On The Call: IBM CFO Mark Loughridge on whether business spending on technology is recovering

By AP
Thursday, October 15, 2009

On The Call: IBM CFO on business spending

SAN FRANCISCO — IBM Corp.’s latest quarterly results pull in two directions at once. Sales were down 7 percent as corporate technology spending remained weak, but net income was up 14 percent, mostly the result of IBM’s ability to wring more profit from its services and software divisions.

A question hanging over the Armonk, N.Y.-based company has been when it believes business spending on technology might recover. Rival consulting firm Accenture has hesitated to predict a full recovery in business spending. And Intel Corp., the world’s No. 1 computer microprocessor maker, warned this week corporate spending would likely remain weak until 2010.

In a conference call with analysts following IBM’s third-quarter report, IBM’s chief financial officer, Mark Loughridge, is asked about spending trends the company is seeing.

QUESTION: Do you really believe corporate technology spending is improving at all?

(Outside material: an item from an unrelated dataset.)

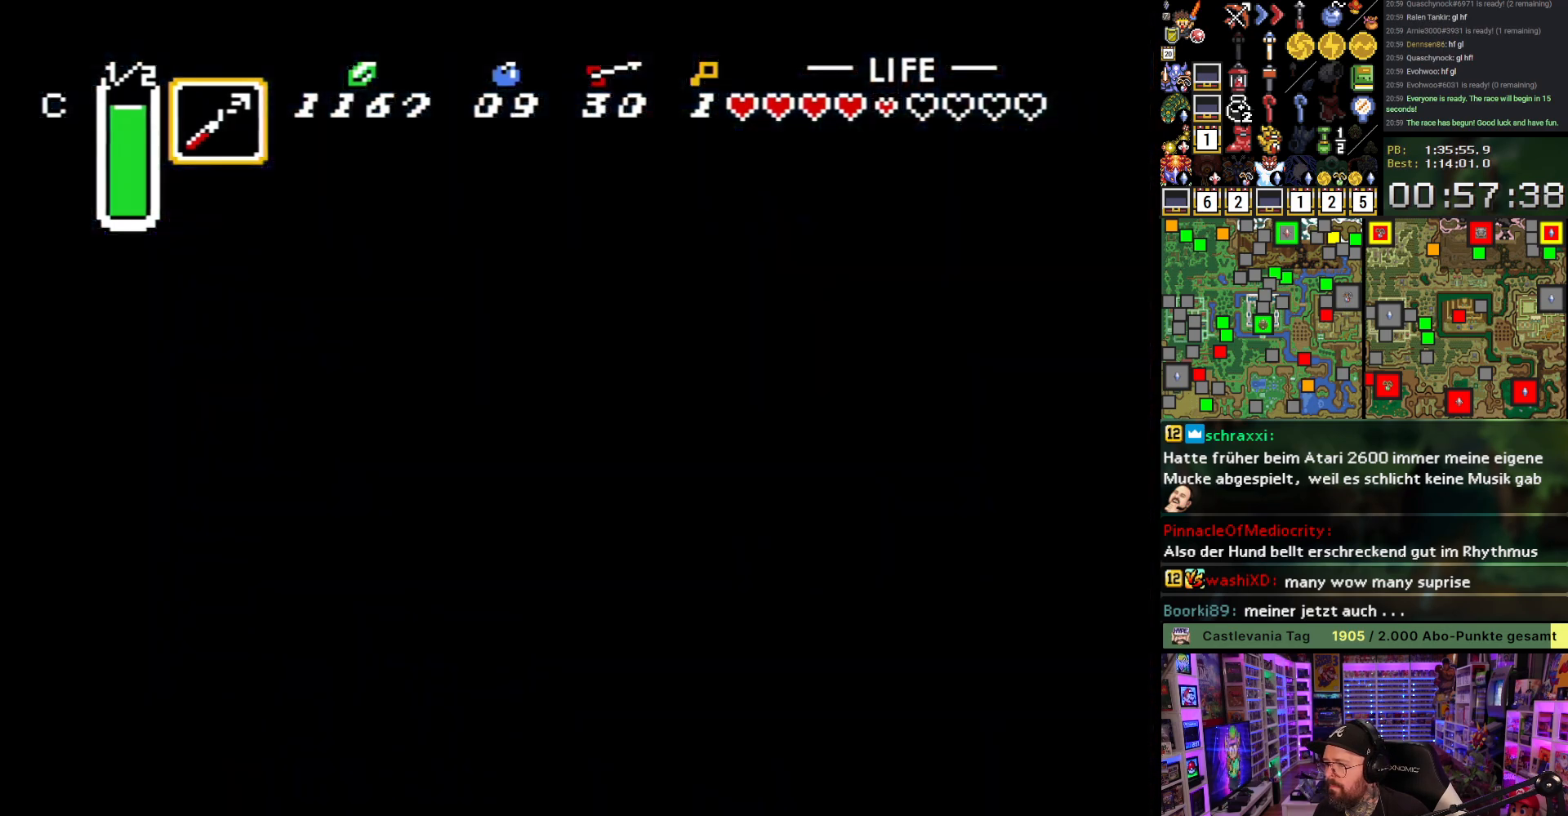
{"buttons": ["DPAD_LEFT"], "events": [[50, "DPAD_UP", "up"], [83, "A", "up"], [167, "A", "down"], [267, "A", "up"], [367, "A", "down"], [467, "A", "up"]]}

ANSWER (Mark Loughridge, IBM chief financial officer): “I think the results that we are seeing are more indicative of the strength of IBM’s offerings and our ability to drive value in our offerings to our client base. So I wouldn’t make a comment on technology spending. What we see more broadly, I think, is some stabilization in the economic environment. And one of the key indicators I think of that stabilization, which I think you would agree with, is credit markets have certainly improved on a year-to-year basis. You remember last time at this point in time, we were talking about, questions like, “Well, do you have commercial paper?” or “Do you have a financing business?” We are certainly through those kinds of questions. With that improvement in credit markets, I believe the environment has stabilized. But I do think we had some very good offerings driving performance in the third quarter.”